The head of Linux Foundation Europe took to the stage at Kubecon today to deliver an unscheduled call to action for the open source community to fix flaws in the EU’s planned Cyber Resiliency Act.
The Linux Foundation Europe was launched last September, to grow and nurture open-source projects in Europe.
But Gabriele Columbro in a surprise keynote this morning, warned attendees about the possible implications of the Cyber Resilience Act Brussels unveiled last September.
The EU, in common with the US and the UK, is looking to tighten up cyber resilience, including software supply chains. However, the EU’s draft text could potentially load liability and risk onto open source maintainers and distributors.
“We certainly commend the goals,” Columbro told the audience. “But there is a broad consensus in the open source community…that it might impact the very fabric of the open source community.”

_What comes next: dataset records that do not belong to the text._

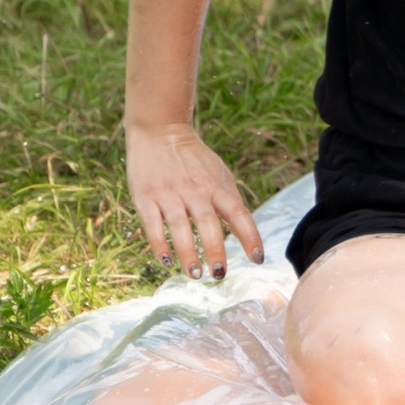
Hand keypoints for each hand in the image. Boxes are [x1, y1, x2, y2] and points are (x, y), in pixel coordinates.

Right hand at [127, 121, 266, 275]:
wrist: (160, 130)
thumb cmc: (193, 159)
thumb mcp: (219, 175)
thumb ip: (232, 203)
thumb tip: (248, 236)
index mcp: (216, 186)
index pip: (238, 213)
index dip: (250, 236)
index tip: (258, 259)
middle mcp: (194, 190)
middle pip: (208, 223)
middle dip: (215, 250)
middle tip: (219, 274)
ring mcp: (169, 194)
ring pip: (180, 227)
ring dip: (188, 253)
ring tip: (194, 274)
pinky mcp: (146, 197)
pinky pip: (153, 225)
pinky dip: (160, 245)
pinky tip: (166, 262)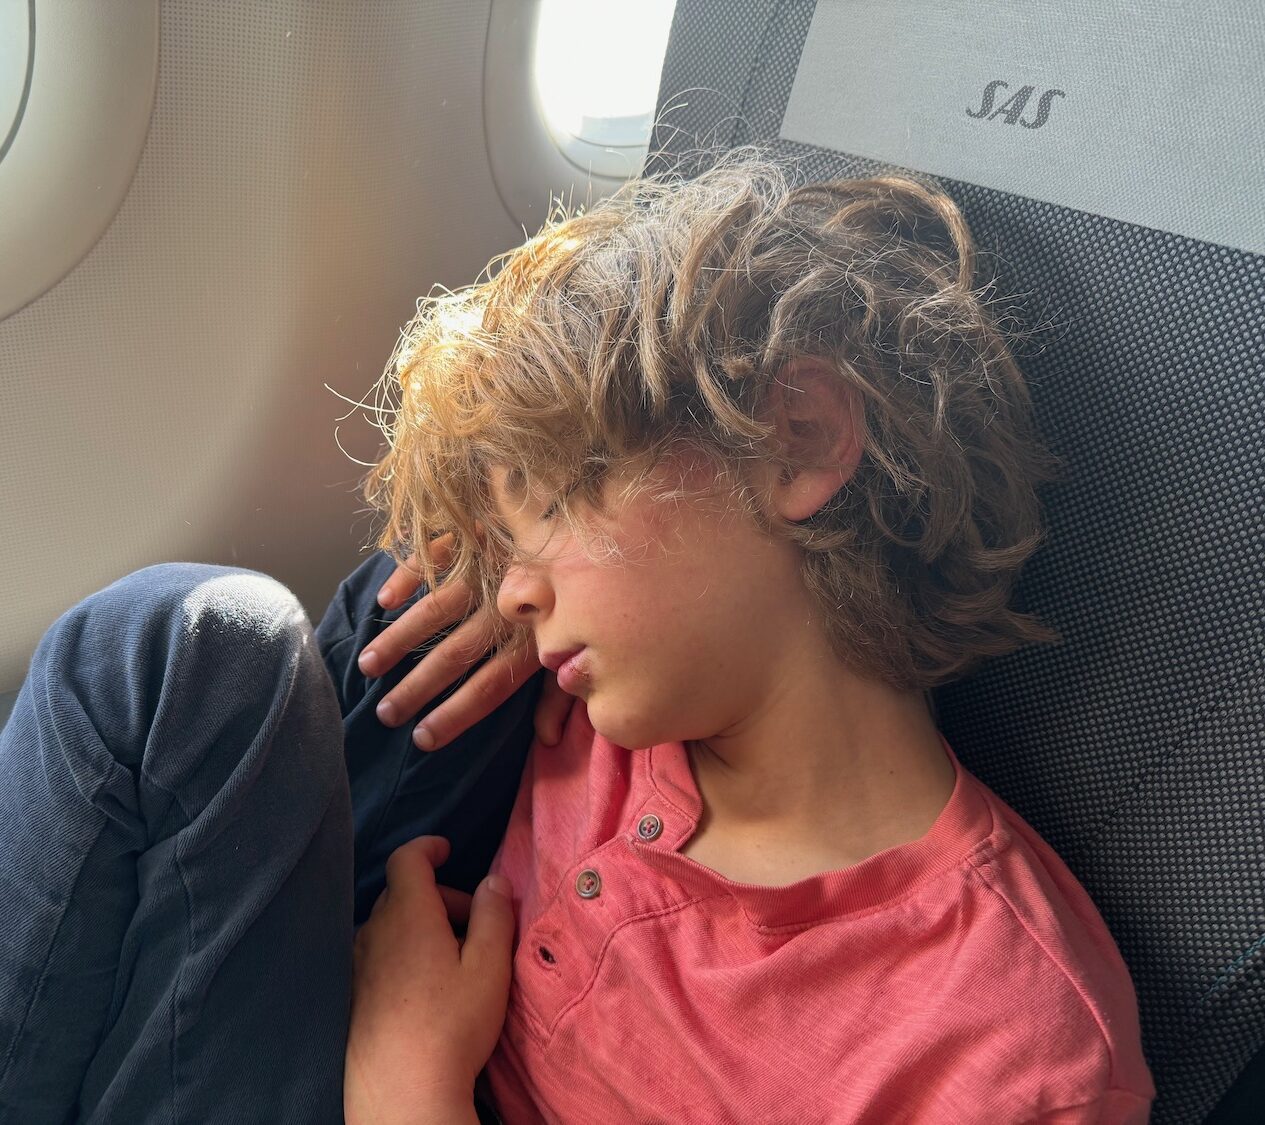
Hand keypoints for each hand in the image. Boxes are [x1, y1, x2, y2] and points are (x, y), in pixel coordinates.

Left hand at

This could extend to maintainers, foundations, and potentially package managers, he said. “Professionally I’m worried about the impacts on open source,” he said. “As an Italian citizen more broadly about the thriving European technology system which so much relies on open source.”
One of the problems with the act is a lack of clarity in the draft text. For example, it states: “In order not to hamper innovation or research, free and open source software developed or supplied outside the course of a commercial activity should not be covered by this Regulation.”
However, many project contributors do work for commercial organizations, potentially leaving them in an exposed position.
Columbro told DevClass, there are also concerns around the legislation’s proposals around upstream fixes for vulnerabilities and whether these should be made under the original license for the project.
As well as the potential for individual contributors to be caught out by the proposed legislation, the Linux Foundation was also concerned about the possibility of Europe becoming isolated from broader open source innovation. This could, ironically, undermine Europe’s own efforts around digital sovereignty, he suggested.
It was important that technical audiences, such as those at Kubecon, were aware of the potential implications of the CRA, he said, and could alert their organizations’ legal and public affair departments.
He added the organization was hearing some “positive things” from Brussels on the legislation, but that “like every law, it’s a matter of interpretation.” So, it’s important to have as much clarification as possible before it goes into effect.
By comparison, the White House cybersecurity strategy unveiled by Joe Biden in March, pledged to “reshape laws that govern liability for data losses and harm caused by cybersecurity errors, software vulnerabilities, and other risks created by software and digital technologies.”
It made clear that open source developers should not be held accountable for bad outcomes when their projects or components are integrated into commercial products.
For its part, the UK is carrying out a consultation on Cyber Resilience, and has asked for views on where responsibility should lie, with an official response due in the northern hemisphere summer.